What does volunteering mean - at least to me?
by Dan Polyack, Volunteer
Funny thing that I fell right into this one like a turnip off of a truck…as Rafa tricked me by compliment into writing an essay for SAR, “Dan, you write so well. I loved your write-up about Whiskey (my foster dog, not the drink).”
“Really?” I replied as I pondered all the grammatical errors, etc. However, my ego got the best of me, “Oh, thank you, Rafa, my pleasure.”
“Dan, you should write something else to put on the website. Maybe something about your experience about fostering or volunteering,” she continued as she pulled from her purse that tin box we all know so well. She craftily hand rolled that cigarette quicker than she could ask, “Is that something you wouldn’t mind doing?” Click of a lighter, puff, puff…“It would be so wonderful, Dan.”…cloud of smoke.

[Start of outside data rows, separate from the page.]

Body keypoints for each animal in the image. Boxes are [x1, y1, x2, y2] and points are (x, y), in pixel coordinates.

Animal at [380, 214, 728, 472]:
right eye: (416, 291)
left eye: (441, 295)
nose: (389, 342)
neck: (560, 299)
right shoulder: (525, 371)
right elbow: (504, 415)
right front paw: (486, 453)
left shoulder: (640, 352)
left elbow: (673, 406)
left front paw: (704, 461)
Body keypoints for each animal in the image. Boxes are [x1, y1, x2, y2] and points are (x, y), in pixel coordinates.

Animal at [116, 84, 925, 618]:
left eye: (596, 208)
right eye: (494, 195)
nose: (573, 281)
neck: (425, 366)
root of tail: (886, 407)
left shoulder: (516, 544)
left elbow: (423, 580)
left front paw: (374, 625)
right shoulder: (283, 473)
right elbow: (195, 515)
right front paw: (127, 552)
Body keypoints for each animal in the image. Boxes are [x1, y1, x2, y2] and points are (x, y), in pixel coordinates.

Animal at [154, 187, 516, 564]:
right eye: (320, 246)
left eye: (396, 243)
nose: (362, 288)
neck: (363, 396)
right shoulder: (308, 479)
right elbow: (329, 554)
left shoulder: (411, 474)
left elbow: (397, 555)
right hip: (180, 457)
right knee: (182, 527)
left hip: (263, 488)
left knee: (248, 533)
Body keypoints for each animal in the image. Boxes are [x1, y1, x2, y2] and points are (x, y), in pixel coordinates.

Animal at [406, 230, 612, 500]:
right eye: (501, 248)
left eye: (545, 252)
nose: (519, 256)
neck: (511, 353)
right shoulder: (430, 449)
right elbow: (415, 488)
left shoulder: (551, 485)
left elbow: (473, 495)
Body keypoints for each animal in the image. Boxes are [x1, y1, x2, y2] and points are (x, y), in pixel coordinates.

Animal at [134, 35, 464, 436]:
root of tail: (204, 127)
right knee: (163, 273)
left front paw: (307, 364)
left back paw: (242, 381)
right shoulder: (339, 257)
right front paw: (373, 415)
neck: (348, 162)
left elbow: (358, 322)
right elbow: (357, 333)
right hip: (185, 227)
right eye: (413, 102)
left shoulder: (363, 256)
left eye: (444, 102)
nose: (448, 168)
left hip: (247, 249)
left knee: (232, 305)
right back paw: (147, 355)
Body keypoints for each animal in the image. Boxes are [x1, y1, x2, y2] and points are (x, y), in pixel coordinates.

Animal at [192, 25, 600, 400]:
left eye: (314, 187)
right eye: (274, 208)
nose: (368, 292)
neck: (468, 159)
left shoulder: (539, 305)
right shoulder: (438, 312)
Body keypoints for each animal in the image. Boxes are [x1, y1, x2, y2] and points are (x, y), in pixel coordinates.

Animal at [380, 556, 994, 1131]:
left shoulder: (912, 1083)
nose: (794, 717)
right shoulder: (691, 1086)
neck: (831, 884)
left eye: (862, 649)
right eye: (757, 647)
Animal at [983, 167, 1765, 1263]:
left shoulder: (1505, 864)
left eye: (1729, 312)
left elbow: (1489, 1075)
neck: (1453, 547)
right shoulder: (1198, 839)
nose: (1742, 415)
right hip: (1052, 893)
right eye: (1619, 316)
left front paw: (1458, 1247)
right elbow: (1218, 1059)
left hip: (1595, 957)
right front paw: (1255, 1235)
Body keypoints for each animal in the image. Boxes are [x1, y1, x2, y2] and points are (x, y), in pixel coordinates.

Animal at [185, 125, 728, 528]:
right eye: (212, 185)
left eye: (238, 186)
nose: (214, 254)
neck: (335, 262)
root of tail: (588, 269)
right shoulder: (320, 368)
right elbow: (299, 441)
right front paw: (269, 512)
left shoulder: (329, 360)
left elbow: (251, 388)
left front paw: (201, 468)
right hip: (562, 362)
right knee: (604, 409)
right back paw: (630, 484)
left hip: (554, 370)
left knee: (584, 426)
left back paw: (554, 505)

An expletive and a quick Homer Simpson “Doh!” raced through my mind at the thought of being so gullible. Then I just had to laugh at the next thought that occurred to me “….aaaah, the French and their cigarettes...a marriage that will never end in divorce…”
The next morning I started to think about this little project. I thought to myself, why did Rafa ask me to write about volunteering? How does she know that I have done volunteer work in the past in youth activities for around 20 years; we’ve never spoken about it…Then I thought about all that experience, what volunteering means to me. The two words that came up were surrender and reward. Surrender? Yes, surrender. Then I told myself, “Oh, the folks at SAR will think I’m nuts. I better google ‘volunteer’.”
‘Define volunteer,’ I ask the great and almighty Google. Result – a person that performs voluntary work. ‘Define voluntary work,’ I ponder. The enigmatic result – work done voluntarily. ‘Define voluntarily,’ I posit next. Result – in a voluntary manner.
“Oh, your F*n kidding me, right?” I decide to go back to my two word definition – surrender and reward.
Why surrender? Well, for me, when I volunteer I have to surrender to the process. I can no longer be in control. I need to let my altruistic tendencies take over. I need to be selfless. During the process I put the object of my volunteering as a priority over my own desires. I surrender myself fully and embrace the experience. Usually, the surrender comes relatively easy to me. I let my desire to be altruistic exceed my own ego.
…and then comes the reward. Oh, it can be so very great! Even when the reward seems insignificant, it can be so very great. And some of the best rewards are the ones kept secret, that bring a smile to your face when the memory fleetingly crosses your mind all those years later. The memory of the joy you have given to someone in that one brief moment will be the reward that keeps bringing joy back to you and puts a smile on your face.
In the same spirit of the Native American tradition of the “give –away”, give away yourself, volunteer. If you surrender fully, you will be rewarded in smiles and ‘thank you’s.
To all the folks at SAR that never gave up on Whiskey (the dog, not quite sure about the Jack Daniel’s), “Thank you!”….and should you be talking with Rafa sometime in the future and you hear her use the word “asinine”, feel free to blame me.
I was telling her a story about my neighbors, and the word asinine kept coming up.
“Dan, is that really a word?” Rafa asks so seriously, a wisp of smoke escaping her lips. Her eyes become more intense as she looks at me through the lenses of her rhinestone studded, black framed glasses.
“Yes,” I reply. And then a strange thing happens, I think for some reason that perhaps I am not sitting on my patio telling stories, but in a café on the Champs Elysees. I wonder, ‘Does this happen to anyone else when they’re with Rafa?’
“What does it mean?” An eyebrow rises in sequence with a plume of that thick tobacco smoke.
“That you are being stupid, more or less, or…quite frankly, an ass.” I inform her.
“Oh, I love it! That’s a good one!” She chuckles. “I should write it down. How do you spell that?”
In the best tradition, and to fully capture the intended meaning of the word, I tell her, “Ass-o-nine.”